Try it
Note each line of the entries that includes "Caringin". Then copy those lines.

================

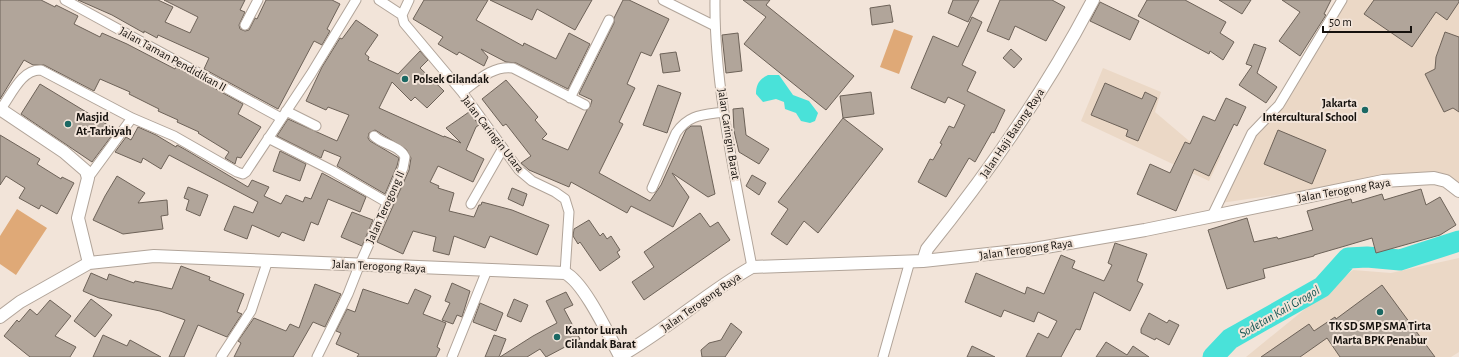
<svg xmlns="http://www.w3.org/2000/svg" width="1459" height="357" font-family="'Alegreya Sans',sans-serif">
	<rect width="100%" height="100%" fill="#f2e4d9"/>
	<path fill="#ebd8c6" d="M1338,0H1459V189L1443,178L1375,177L1295,192L1214,204L1246,138L1296,83Z
		M1103,68L1161,92L1155,112L1188,140L1221,156L1209,181L1081,121Z
		M1459,258V352L1451,357H1246L1353,270L1391,273Z"/>
	<path fill="#dfa977" d="M894,29L913,36L899,74L880,67Z
		M17,209L47,228L16,275L0,264V236Z"/>
	<path fill="#49e2d9" d="M768,75H779L793,95L809,101L818,113L815,121L810,123L801,121L796,113L785,109L784,102L776,99L763,102L756,94C756,85 759,79 768,75Z"/>
	<g fill="none" stroke-linecap="round" stroke-linejoin="round">
		<path stroke="#49e2d9" stroke-width="21" d="M1213,357L1230,339L1322,287L1348,258L1367,257L1400,260L1459,241"/>
	</g>
	<path fill="#b1a59a" stroke="#6d6258" d="M0,0H41L55,7L56,5L78,16L74,24L100,37L102,33L127,44L175,69L176,67L243,104L238,114L261,127L241,158L237,157L235,164L225,158L229,152L198,133L199,132L177,122L178,120L158,111L159,109L129,94L130,92L100,79L94,91L44,65H33L24,60L0,99Z
		M78,0H158L173,7L165,22L190,33L198,17L164,0H245L240,10L245,12L239,25L240,29L245,31L249,30L255,18L257,19L266,0H332L340,4L327,29L330,31L322,45L314,41L278,109L204,69L209,58L158,35L157,38L144,31V33L112,15Z
		M424,0H488L476,20L523,46L524,43L556,59L569,33L590,44L568,89L516,63L506,62L481,49L488,57L484,66L459,52L457,55L438,44L443,37L413,19Z
		M490,0H592L575,30L537,9L532,20Z
		M623,0H629L669,19L651,56L641,52L627,84L635,88L619,122L623,124L599,173L650,201L661,185L686,130L691,126H701L715,194L708,197L672,173L689,197L673,227L631,206L627,213L571,182L569,187L529,170L521,163L531,156L506,124L503,126L482,99L506,80L538,117L535,120L547,134L542,139L568,150L587,110L590,107L592,100L579,94L614,23V18Z
		M743,0H770L766,5L854,76L826,110L744,44L766,17Z
		M953,0H979L968,22L948,13Z
		M1000,0H1052L1065,7L1046,41L1015,26L1009,40L987,31Z
		M1147,0H1185L1226,22L1220,33L1234,42L1223,60L1210,51L1209,54L1138,16Z
		M1219,0H1251L1242,14Z
		M1282,0H1331L1324,14L1326,15L1300,56L1279,41L1300,12Z
		M1374,0H1459V2L1447,20L1436,12L1412,47L1364,14Z
		M1100,2L1139,21L1130,40L1090,21Z
		M890,5L893,22L872,25L870,8Z
		M972,17L982,22L962,65L976,72L967,91L1005,110L994,133L992,132L975,162L969,158L946,197L918,182L930,159L933,160L942,144L940,143L949,126L954,128L965,105L948,97L945,103L911,88L933,36L958,47Z
		M356,20L378,35L365,54L369,57L368,60L398,74L420,51L428,60L420,68L444,91L427,108L415,97L411,101L392,82L379,108L444,137V136L461,143L446,128L469,112L479,125L476,127L466,150L484,159L473,182L438,166L430,182L439,186L438,188L454,193L449,211L474,217L479,205H481L482,202L512,210L549,225L537,255L490,236L485,248L454,236L449,255L433,251L436,237L413,231L403,254L377,242L409,170L411,158L406,149L375,130L369,133L368,138L370,141L399,158L397,166L385,194L337,166L341,157L324,150L321,158L277,136L288,119L337,141L349,115L328,107L326,110L306,101L322,67L340,38L342,39Z
		M1445,32L1459,37V112L1453,108L1444,112L1425,74L1435,69L1436,57Z
		M738,33L742,71L726,73L722,35Z
		M1254,44L1266,48L1257,73L1277,87L1266,103L1239,85L1252,66L1246,64Z
		M1011,49L1022,59L1014,68L1003,58Z
		M676,52L680,71L663,73L660,54Z
		M1105,83L1142,99L1145,92L1157,98L1138,141L1126,136L1128,130L1091,115Z
		M40,84L116,130L92,162L21,114Z
		M658,85L681,93L667,133L643,125Z
		M871,92L874,114L843,118L840,96Z
		M1226,98L1246,107L1237,126L1234,124L1209,176L1194,169L1176,211L1137,194L1150,164L1170,173L1185,142L1190,144L1203,116L1215,121Z
		M743,108L746,135L769,149L759,164L739,152L734,131L733,109Z
		M843,118L883,149L818,233L804,221L787,245L771,234L788,209L778,202Z
		M138,127L156,135L176,147L177,145L186,150L248,187L252,180L269,187L264,196L281,204L286,195L303,202L305,197L311,199L322,173L366,197L360,212L328,199L318,225L311,222L304,241L282,232L279,237L252,225L247,239L224,230L234,206L253,213L258,202L169,155L161,169L143,158L141,163L115,152L126,137L131,140Z
		M1278,130L1326,150L1312,184L1264,164Z
		M0,135L40,159L37,164L61,179L62,177L74,183L57,214L41,205L39,209L19,198L25,188L6,176L0,185Z
		M280,151L306,164L300,181L273,171Z
		M752,175L766,183L759,195L746,186Z
		M117,176L145,193L138,203L167,200L168,215L161,216L163,229L123,234L93,220L105,196Z
		M188,187L208,195L200,216L186,210L189,200L184,198Z
		M512,188L527,194L523,206L508,199Z
		M1421,189L1426,205L1440,197L1456,225L1440,235L1376,253L1372,238L1345,246L1314,255V256L1263,269L1265,278L1227,289L1208,230L1247,218L1254,242L1277,237L1278,239L1313,230L1307,211L1351,199L1352,203L1382,194L1384,200Z
		M352,212L373,220L362,246L341,237Z
		M700,213L710,227L718,222L730,240L644,300L632,282L654,267L644,252Z
		M589,220L600,236L603,233L607,239L611,236L620,250L617,252L620,257L600,271L580,242L578,244L573,236L574,229Z
		M1115,243L1147,254L1137,281L1143,284L1130,311L1094,292L1080,330L1076,329L1061,357H1026L1038,333L1048,338L1057,321L1038,312L1034,322L1004,310L1001,317L965,302L976,273L1025,294L1027,287L1044,294L1061,255L1075,261L1072,268L1104,281L1112,265L1108,263Z
		M181,266L210,277L209,280L244,294L237,312L242,314L227,337L198,325L184,357H169L185,320L160,311L99,298L83,291L91,273L107,280L109,274L134,283L135,281L172,289Z
		M452,283L470,291L462,317L457,315L453,324L442,320L450,303L445,301Z
		M315,284L341,294L325,327L313,322L293,357H234L241,343L238,341L254,318L286,331L290,324L299,328Z
		M1382,285L1435,357H1340L1327,338L1300,357H1261L1309,324L1314,331L1335,317L1336,319Z
		M363,289L408,304L415,289L431,296L423,314L446,323L437,347L440,349L436,357H357L359,354L336,344L341,333L336,331L347,309L355,312Z
		M566,292L573,305L564,309L580,339L546,357L540,349L527,357H500L533,336L557,323L546,301Z
		M91,299L112,315L95,337L74,321Z
		M514,299L528,305L521,322L507,316Z
		M50,300L71,316L55,336L76,347L70,357H30L4,336L17,320L19,322L30,309L37,315Z
		M480,303L503,313L496,331L473,322Z
		M1149,313L1167,323L1169,320L1179,325L1169,345L1156,338L1155,340L1141,333V329Z
		M731,323L742,332L725,357H702L701,350L709,343L721,340Z
		M103,335L127,346L130,340L161,357H93Z
		M494,335L506,339L499,357H485Z
		M1106,342L1127,355L1133,346L1149,357H1096Z
		M972,346L995,357H967Z"/>
	<g fill="none" stroke-linecap="round" stroke-linejoin="round">
		<g stroke="#b1a499" stroke-width="11">
			<path id="minor" d="M65,0L281,118
				M379,0L402,15
				M663,0L715,26
				M715,0C714,87 736,181 752,267
				M402,15L404,23L462,92L519,170L532,181L555,192L565,199L569,212L565,273
				M402,15L409,0
				M245,25L258,0
				M462,92C477,81 493,65 513,68L585,105
				M570,98L609,20
				M0,110C11,96 21,69 41,70L132,118L174,136L237,172L243,174L246,172L311,74L356,0
				M286,111L316,126
				M268,138L333,171L388,203
				M88,178L132,118
				M652,188L676,133C689,114 703,115 724,112
				M471,204L503,148
				M1212,216L1252,133L1279,105L1342,0
				M221,357L251,311L268,260
				M317,357L348,294L359,266L403,168L405,157C399,145 383,145 374,136
				M452,357L487,270
				M883,357L910,261"/>
		</g>
		<g stroke="#b1a499" stroke-width="14">
			<path id="tertiary" d="M0,109L64,152L86,171L88,178L78,218L89,263
				M923,261L927,249C989,172 1047,88 1093,0
				M0,317L20,302L89,263L154,256L565,273C584,282 609,336 620,356C667,330 706,293 752,267L923,261L1034,249L1145,230L1383,181L1434,178L1446,181L1459,191"/>
		</g>
		<use href="#minor" stroke="#fff" stroke-width="9"/>
		<use href="#tertiary" stroke="#fff" stroke-width="12"/>
	</g>
	<g fill="#1b6863" stroke="#f2e4d9" stroke-width="1.5">
		<circle cx="405" cy="79" r="4"/>
		<circle cx="1365" cy="110" r="4"/>
		<circle cx="68" cy="124" r="4"/>
		<circle cx="1380" cy="312" r="4"/>
		<circle cx="557" cy="337" r="4"/>
	</g>
	<g text-anchor="middle" stroke-width="4" stroke-linejoin="round" paint-order="stroke">
		<g font-size="12" fill="#15110d" stroke="#f2e4d9">
			<text transform="translate(173 59) rotate(29)" y="4">Jalan Taman Pendidikan II</text>
			<text transform="translate(1012 133) rotate(-56)" y="4">Jalan Haji Batong Raya</text>
			<text transform="translate(493 134) rotate(52)" y="4">Jalan Caringin Utara</text>
			<text transform="translate(729 134) rotate(81)" y="4">Jalan Caringin Barat</text>
			<text transform="translate(1344 190) rotate(-10)" y="4">Jalan Terogong Raya</text>
			<text transform="translate(385 207) rotate(-66)" y="4">Jalan Terogong II</text>
			<text transform="translate(1026 249) rotate(-8)" y="4">Jalan Terogong Raya</text>
			<text transform="translate(379 266) rotate(3)" y="4">Jalan Terogong Raya</text>
			<text transform="translate(701 302) rotate(-35)" y="4">Jalan Terogong Raya</text>
		</g>
		<g font-size="12" font-weight="bold" fill="#15110d" stroke="#f2e4d9" text-anchor="start">
			<text x="413" y="83">Polsek Cilandak</text>
			<text x="1357" y="107" text-anchor="end">Jakarta<tspan x="1357" dy="14">Intercultural School</tspan></text>
			<text x="76" y="121">Masjid<tspan x="76" dy="14">At-Tarbiyah</tspan></text>
			<text x="1380" y="330" text-anchor="middle">TK SD SMP SMA Tirta<tspan x="1380" dy="14">Marta BPK Penabur</tspan></text>
			<text x="565" y="334">Kantor Lurah<tspan x="565" dy="14">Cilandak Barat</tspan></text>
		</g>
		<g font-size="13" font-style="italic" fill="#175653" stroke="#f2e4d9">
			<text transform="translate(1279 311) rotate(-30)" y="5">Sodetan Kali Grogol</text>
		</g>
	</g>
	<path d="M1323 26v6h88v-6" fill="none" stroke="#15110d" stroke-width="2"/>
	<text x="1329" y="26" font-size="12" fill="#15110d" stroke="#f2e4d9" stroke-width="3" paint-order="stroke">50 m</text>
</svg>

================

Output of the exercise
			<text transform="translate(493 134) rotate(52)" y="4">Jalan Caringin Utara</text>
			<text transform="translate(729 134) rotate(81)" y="4">Jalan Caringin Barat</text>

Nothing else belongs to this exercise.